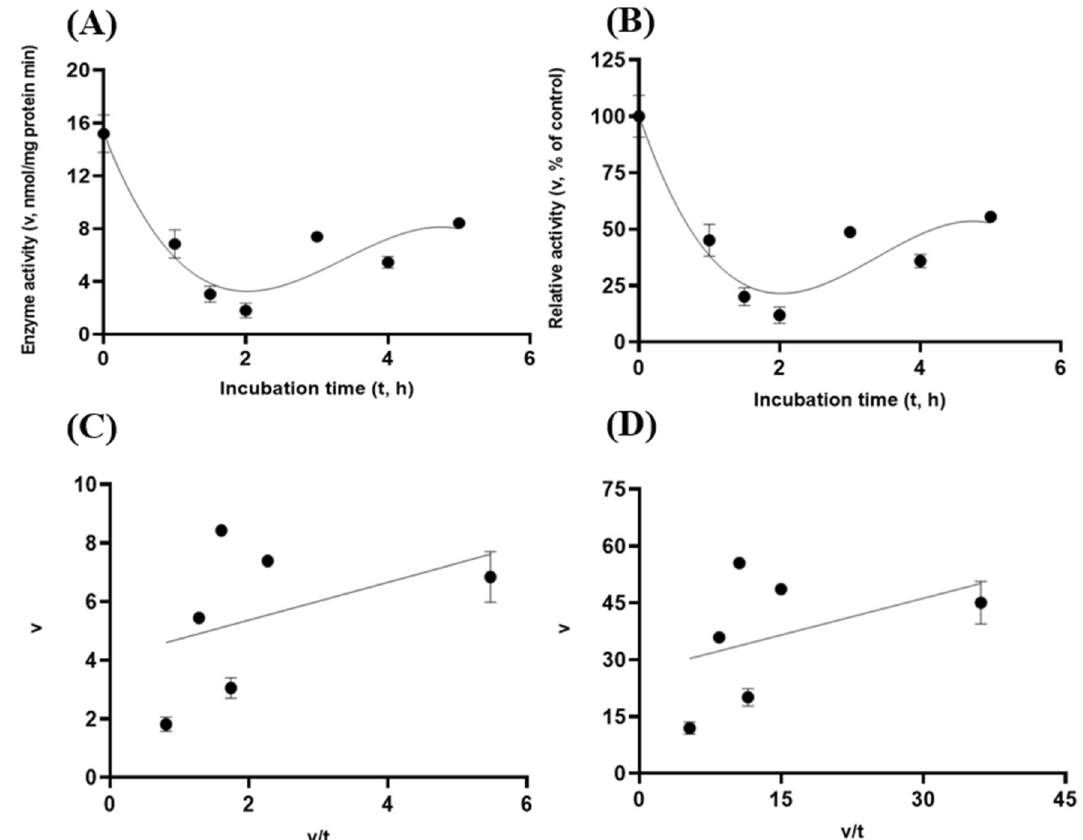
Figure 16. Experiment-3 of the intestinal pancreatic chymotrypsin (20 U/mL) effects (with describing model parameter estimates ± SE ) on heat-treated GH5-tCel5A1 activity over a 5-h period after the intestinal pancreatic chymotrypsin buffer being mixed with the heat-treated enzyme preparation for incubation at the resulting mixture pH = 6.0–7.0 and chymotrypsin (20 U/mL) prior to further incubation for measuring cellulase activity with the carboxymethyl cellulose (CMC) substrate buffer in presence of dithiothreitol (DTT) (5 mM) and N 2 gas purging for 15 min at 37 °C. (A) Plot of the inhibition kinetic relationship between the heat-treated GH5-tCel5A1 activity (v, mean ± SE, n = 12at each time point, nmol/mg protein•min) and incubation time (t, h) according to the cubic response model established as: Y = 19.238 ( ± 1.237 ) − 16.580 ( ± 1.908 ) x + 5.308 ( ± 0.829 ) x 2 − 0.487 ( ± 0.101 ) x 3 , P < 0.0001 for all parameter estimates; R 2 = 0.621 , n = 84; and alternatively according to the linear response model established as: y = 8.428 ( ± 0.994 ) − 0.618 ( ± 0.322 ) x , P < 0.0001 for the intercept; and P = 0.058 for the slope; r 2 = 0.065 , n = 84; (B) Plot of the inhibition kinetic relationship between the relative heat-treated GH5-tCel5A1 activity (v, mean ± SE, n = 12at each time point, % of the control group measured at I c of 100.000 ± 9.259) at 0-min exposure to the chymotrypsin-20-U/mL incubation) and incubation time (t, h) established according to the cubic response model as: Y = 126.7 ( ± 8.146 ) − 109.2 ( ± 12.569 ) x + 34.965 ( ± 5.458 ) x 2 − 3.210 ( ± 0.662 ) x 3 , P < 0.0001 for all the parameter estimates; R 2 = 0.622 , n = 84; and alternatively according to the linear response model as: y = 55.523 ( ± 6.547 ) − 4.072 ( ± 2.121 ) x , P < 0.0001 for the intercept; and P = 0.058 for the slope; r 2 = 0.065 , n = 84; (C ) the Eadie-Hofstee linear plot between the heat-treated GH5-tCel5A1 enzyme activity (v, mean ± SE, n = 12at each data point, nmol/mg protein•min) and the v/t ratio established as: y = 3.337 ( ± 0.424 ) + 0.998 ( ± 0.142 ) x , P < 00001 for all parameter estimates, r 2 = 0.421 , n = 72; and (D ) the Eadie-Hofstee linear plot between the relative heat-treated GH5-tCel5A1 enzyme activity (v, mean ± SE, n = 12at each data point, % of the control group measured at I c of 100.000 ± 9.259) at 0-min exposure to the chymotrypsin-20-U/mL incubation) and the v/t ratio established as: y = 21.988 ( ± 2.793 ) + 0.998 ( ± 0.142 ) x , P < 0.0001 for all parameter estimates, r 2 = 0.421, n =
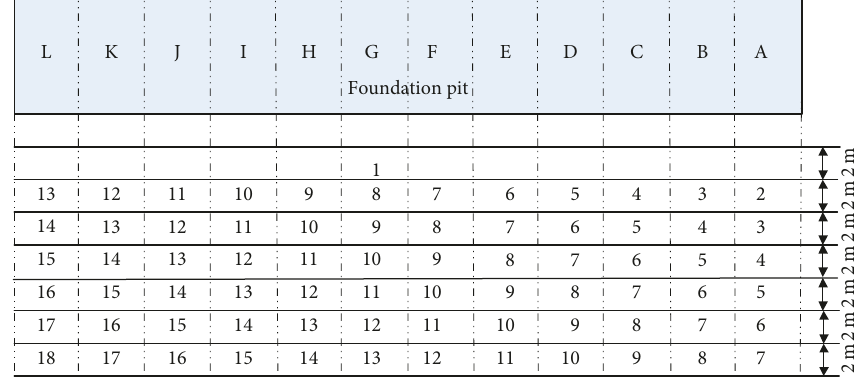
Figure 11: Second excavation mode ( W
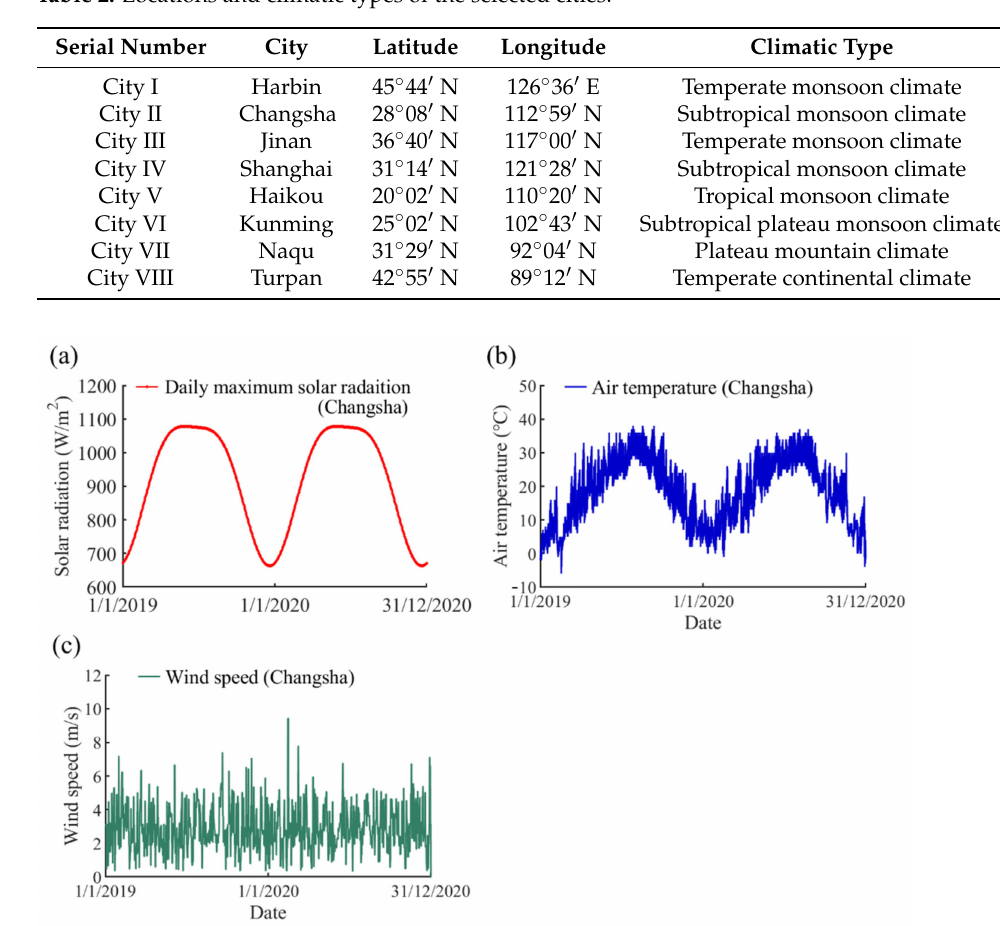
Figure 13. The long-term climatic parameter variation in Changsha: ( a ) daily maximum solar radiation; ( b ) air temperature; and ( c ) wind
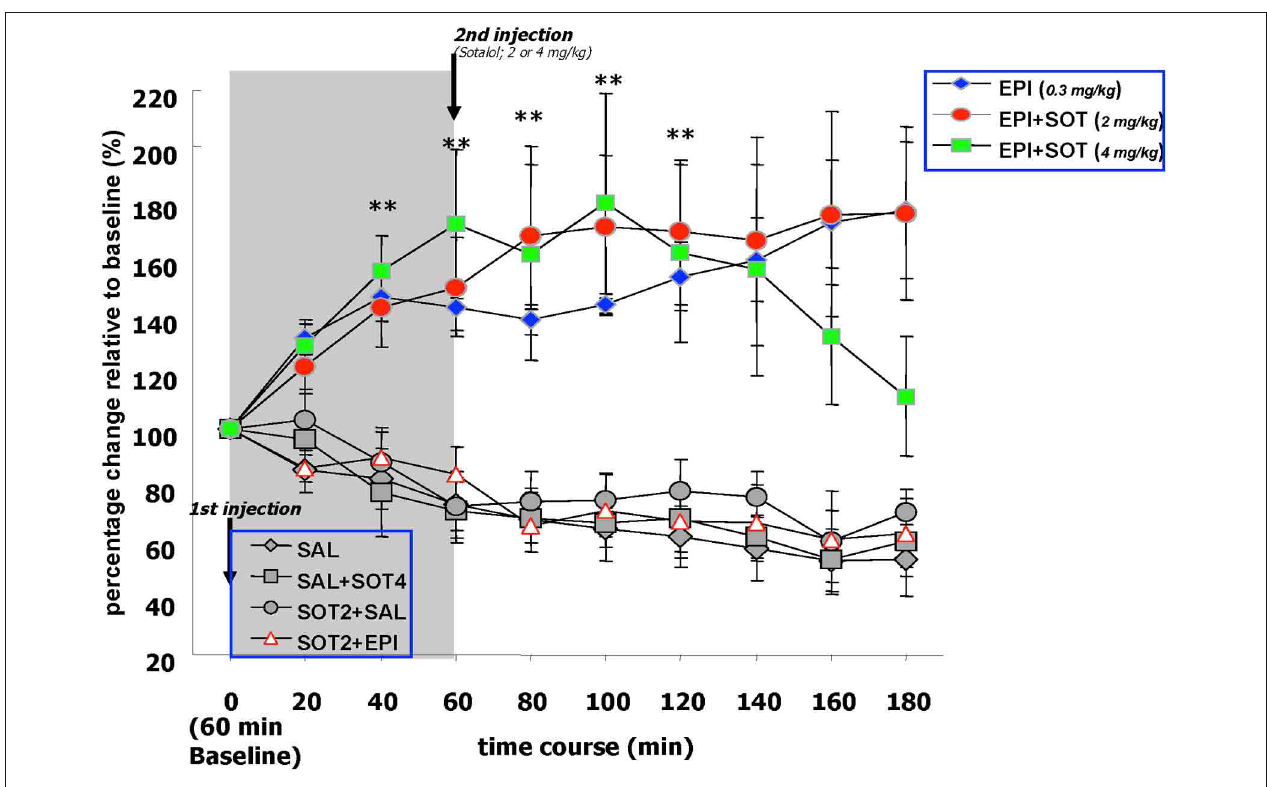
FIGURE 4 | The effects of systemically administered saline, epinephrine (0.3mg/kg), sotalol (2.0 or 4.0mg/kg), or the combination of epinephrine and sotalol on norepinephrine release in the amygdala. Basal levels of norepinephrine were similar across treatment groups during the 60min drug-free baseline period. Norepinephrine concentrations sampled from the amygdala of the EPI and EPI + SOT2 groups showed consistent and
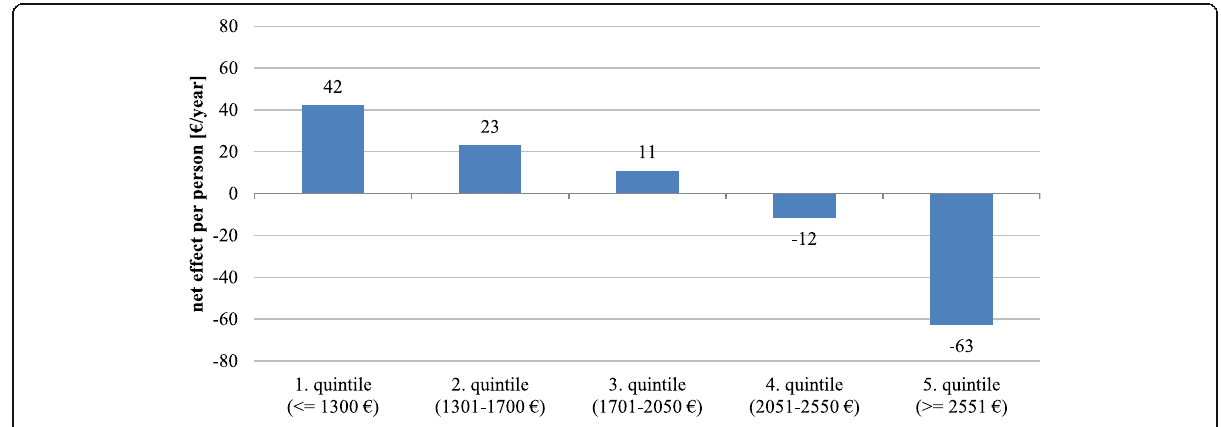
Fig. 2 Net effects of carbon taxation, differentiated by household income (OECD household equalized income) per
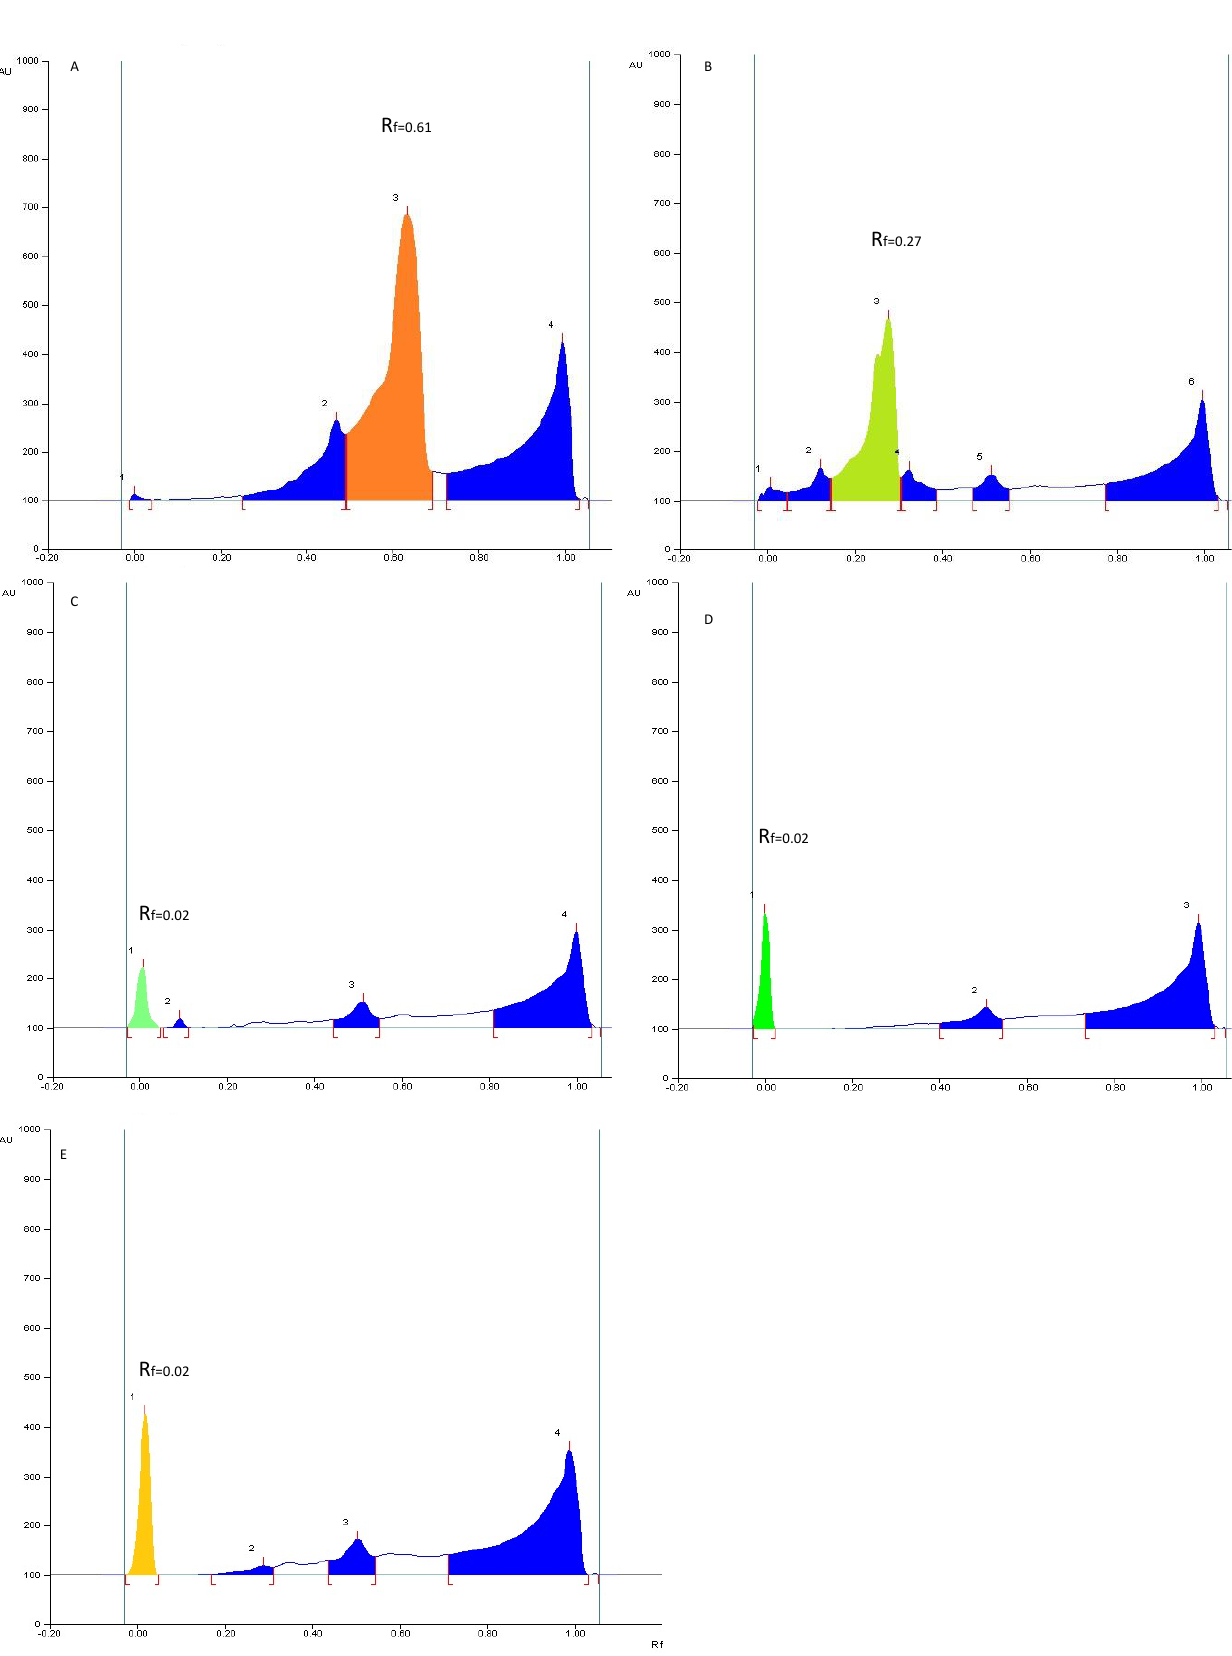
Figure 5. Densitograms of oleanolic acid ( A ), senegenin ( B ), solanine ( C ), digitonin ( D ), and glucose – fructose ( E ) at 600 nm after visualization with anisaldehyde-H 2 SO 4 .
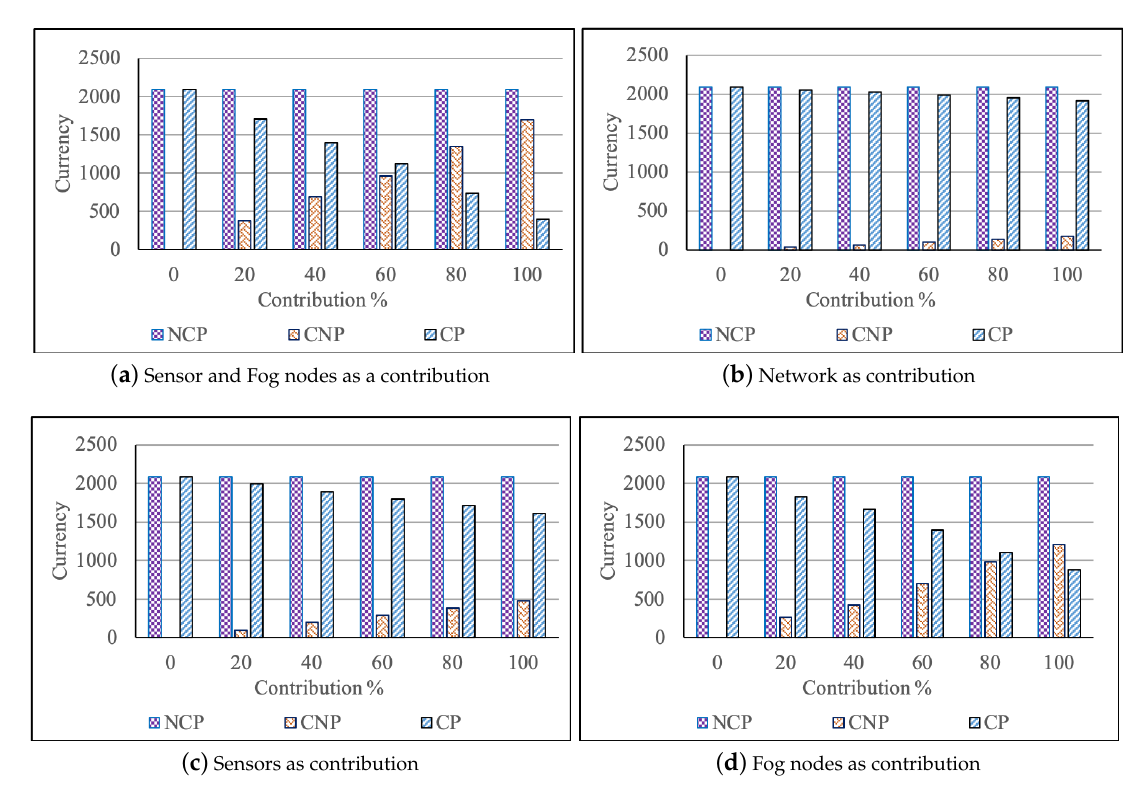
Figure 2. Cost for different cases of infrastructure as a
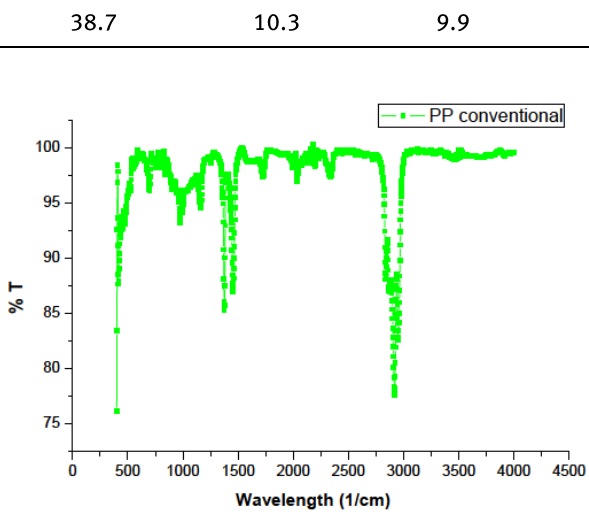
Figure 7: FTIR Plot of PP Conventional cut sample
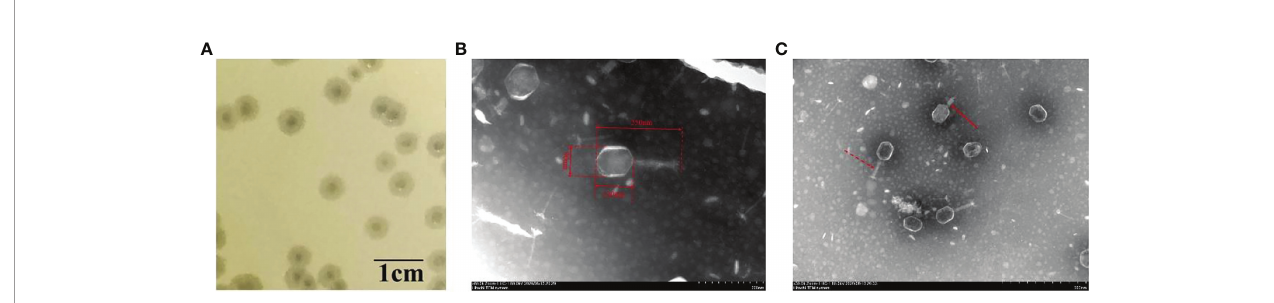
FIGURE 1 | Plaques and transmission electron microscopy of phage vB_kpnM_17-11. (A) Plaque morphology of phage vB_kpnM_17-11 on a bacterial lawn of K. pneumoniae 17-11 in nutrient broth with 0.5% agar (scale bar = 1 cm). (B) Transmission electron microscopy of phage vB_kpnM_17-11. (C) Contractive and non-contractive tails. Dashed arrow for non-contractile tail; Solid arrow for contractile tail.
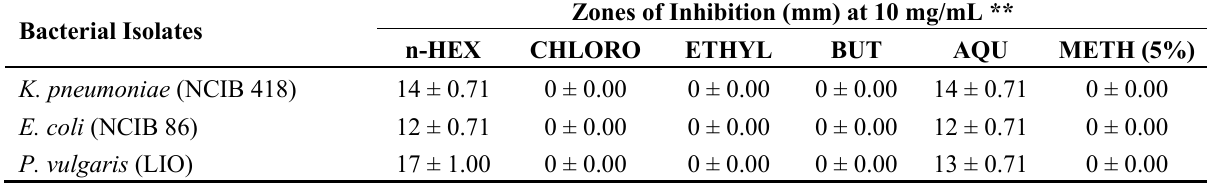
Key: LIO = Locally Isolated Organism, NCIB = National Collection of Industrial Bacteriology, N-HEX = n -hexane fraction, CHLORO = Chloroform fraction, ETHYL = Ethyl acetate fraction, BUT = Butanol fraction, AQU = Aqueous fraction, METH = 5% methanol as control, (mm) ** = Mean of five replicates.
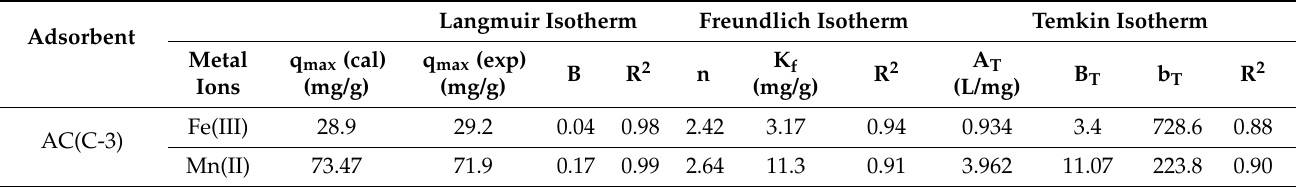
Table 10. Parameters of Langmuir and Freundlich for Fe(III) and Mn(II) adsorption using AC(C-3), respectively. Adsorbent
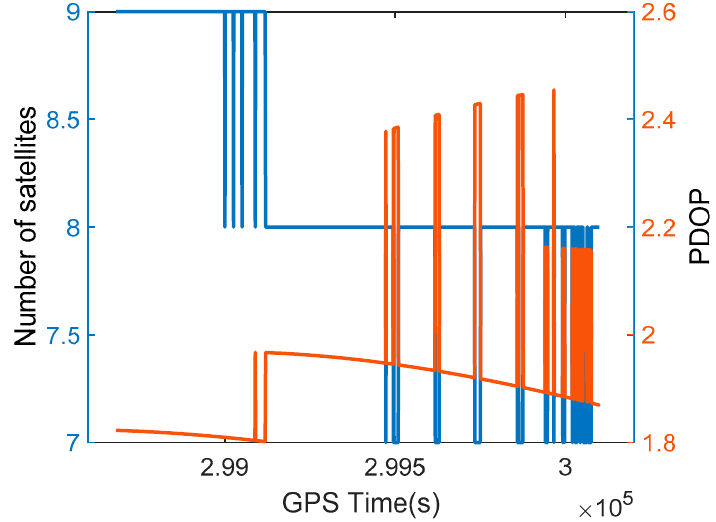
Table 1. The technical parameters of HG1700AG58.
━━━━
## Required work
Your task is to copy only the lines above starting at the one containing "Figure 11: Second excavation mode ( W" and ending at the one containing "Figure 13. The". Copy them exactly, both ends included, and omit the pictures.

## The completed task
Figure 11: Second excavation mode ( W
Figure 13. The long-term climatic parameter variation in Changsha: ( a ) daily maximum solar radiation; ( b ) air temperature; and ( c ) wind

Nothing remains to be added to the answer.